═══ Input
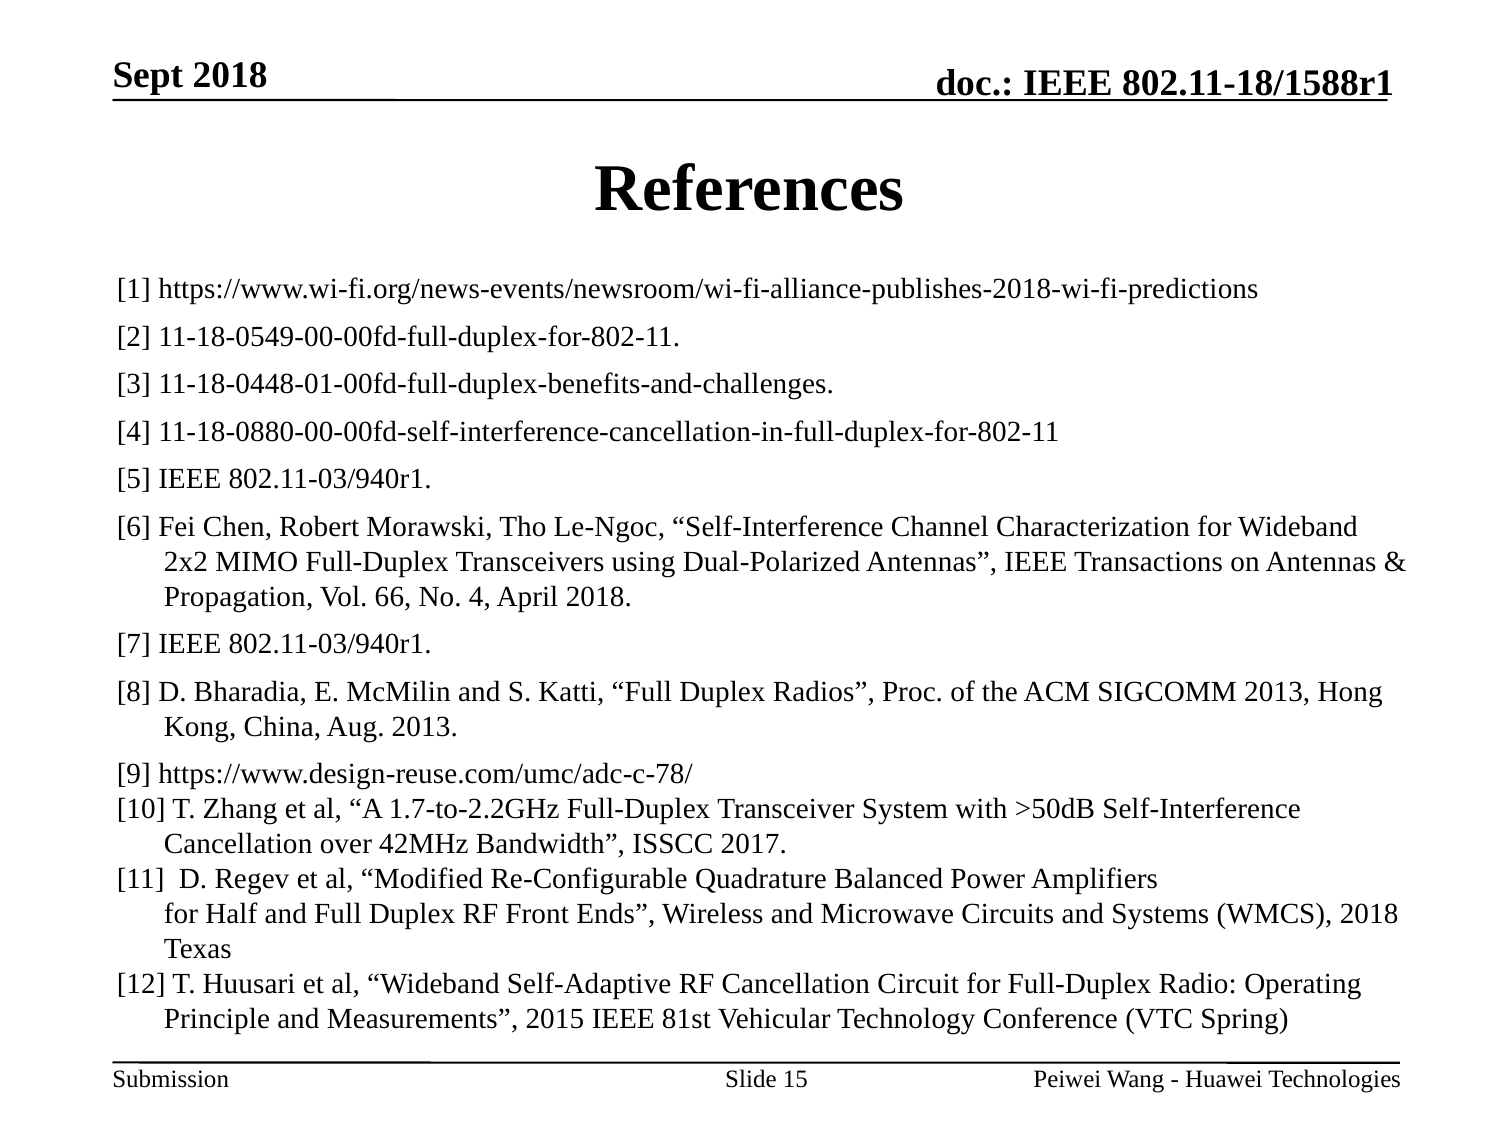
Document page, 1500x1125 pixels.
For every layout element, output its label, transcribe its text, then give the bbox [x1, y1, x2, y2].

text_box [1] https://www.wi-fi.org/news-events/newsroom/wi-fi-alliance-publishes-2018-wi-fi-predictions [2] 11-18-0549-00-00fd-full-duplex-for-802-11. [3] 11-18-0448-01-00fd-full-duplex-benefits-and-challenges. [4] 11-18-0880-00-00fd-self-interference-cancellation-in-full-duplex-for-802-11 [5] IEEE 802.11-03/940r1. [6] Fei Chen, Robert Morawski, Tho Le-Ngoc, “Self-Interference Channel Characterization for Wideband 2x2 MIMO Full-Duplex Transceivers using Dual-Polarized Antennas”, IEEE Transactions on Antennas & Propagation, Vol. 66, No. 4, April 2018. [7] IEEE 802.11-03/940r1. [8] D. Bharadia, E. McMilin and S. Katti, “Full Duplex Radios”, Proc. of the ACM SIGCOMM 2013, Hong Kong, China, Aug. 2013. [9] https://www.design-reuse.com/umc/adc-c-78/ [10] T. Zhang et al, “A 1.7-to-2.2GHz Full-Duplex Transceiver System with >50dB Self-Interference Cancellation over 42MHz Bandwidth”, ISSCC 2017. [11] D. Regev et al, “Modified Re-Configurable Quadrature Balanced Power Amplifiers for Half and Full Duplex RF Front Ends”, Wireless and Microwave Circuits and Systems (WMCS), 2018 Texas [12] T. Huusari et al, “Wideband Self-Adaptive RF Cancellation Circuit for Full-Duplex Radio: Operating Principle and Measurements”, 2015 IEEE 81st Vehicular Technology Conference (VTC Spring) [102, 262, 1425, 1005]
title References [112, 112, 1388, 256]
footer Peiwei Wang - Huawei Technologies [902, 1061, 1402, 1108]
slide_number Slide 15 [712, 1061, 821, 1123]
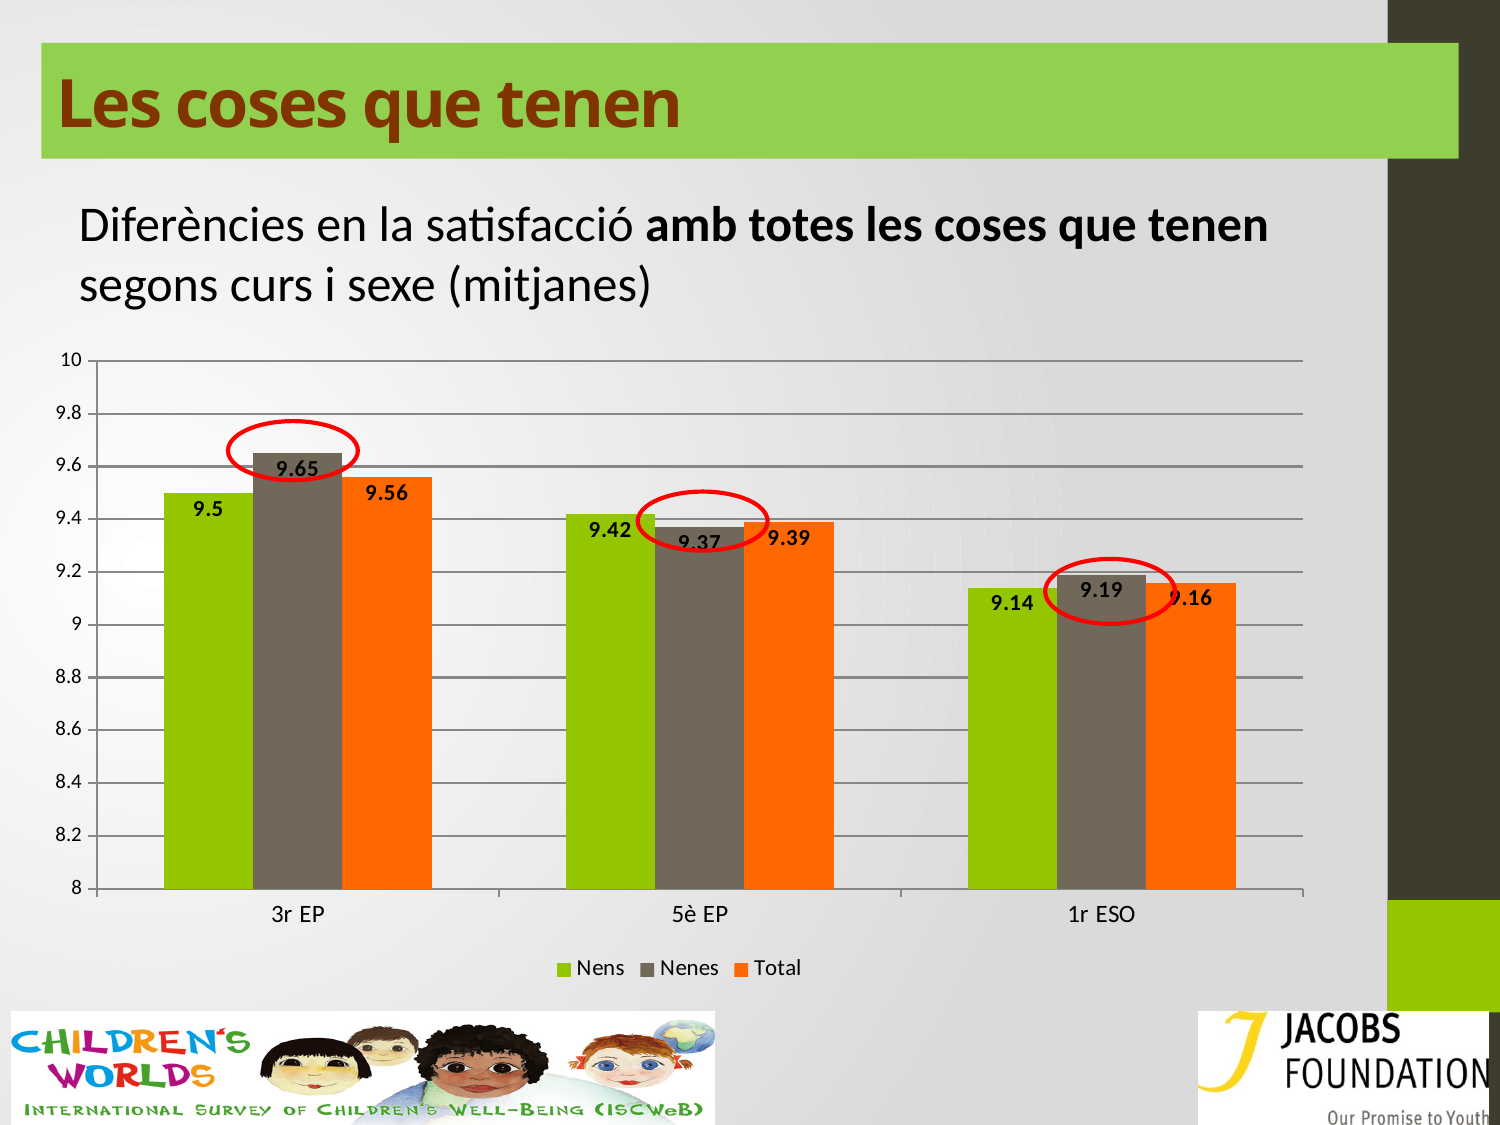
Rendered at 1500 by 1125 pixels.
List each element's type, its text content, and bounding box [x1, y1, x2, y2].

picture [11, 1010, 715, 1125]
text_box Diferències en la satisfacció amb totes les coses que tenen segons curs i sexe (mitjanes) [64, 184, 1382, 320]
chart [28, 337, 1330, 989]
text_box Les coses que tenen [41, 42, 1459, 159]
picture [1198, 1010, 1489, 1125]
══════
#### Try it
Pictures must be left out when the records are transcribed exactly.

#### Completed exercise
Document page, 1500x1125 pixels.
For every layout element, output its label, transcribe its text, then give the bbox [x1, y1, x2, y2].

text_box [1] https://www.wi-fi.org/news-events/newsroom/wi-fi-alliance-publishes-2018-wi-fi-predictions [2] 11-18-0549-00-00fd-full-duplex-for-802-11. [3] 11-18-0448-01-00fd-full-duplex-benefits-and-challenges. [4] 11-18-0880-00-00fd-self-interference-cancellation-in-full-duplex-for-802-11 [5] IEEE 802.11-03/940r1. [6] Fei Chen, Robert Morawski, Tho Le-Ngoc, “Self-Interference Channel Characterization for Wideband 2x2 MIMO Full-Duplex Transceivers using Dual-Polarized Antennas”, IEEE Transactions on Antennas & Propagation, Vol. 66, No. 4, April 2018. [7] IEEE 802.11-03/940r1. [8] D. Bharadia, E. McMilin and S. Katti, “Full Duplex Radios”, Proc. of the ACM SIGCOMM 2013, Hong Kong, China, Aug. 2013. [9] https://www.design-reuse.com/umc/adc-c-78/ [10] T. Zhang et al, “A 1.7-to-2.2GHz Full-Duplex Transceiver System with >50dB Self-Interference Cancellation over 42MHz Bandwidth”, ISSCC 2017. [11] D. Regev et al, “Modified Re-Configurable Quadrature Balanced Power Amplifiers for Half and Full Duplex RF Front Ends”, Wireless and Microwave Circuits and Systems (WMCS), 2018 Texas [12] T. Huusari et al, “Wideband Self-Adaptive RF Cancellation Circuit for Full-Duplex Radio: Operating Principle and Measurements”, 2015 IEEE 81st Vehicular Technology Conference (VTC Spring) [102, 262, 1425, 1005]
title References [112, 112, 1388, 256]
footer Peiwei Wang - Huawei Technologies [902, 1061, 1402, 1108]
slide_number Slide 15 [712, 1061, 821, 1123]
Rendered at 1500 by 1125 pixels.
List each element's type, its text content, and bounding box [x1, y1, x2, y2].

picture [11, 1010, 715, 1125]
text_box Diferències en la satisfacció amb totes les coses que tenen segons curs i sexe (mitjanes) [64, 184, 1382, 320]
chart [28, 337, 1330, 989]
text_box Les coses que tenen [41, 42, 1459, 159]
picture [1198, 1010, 1489, 1125]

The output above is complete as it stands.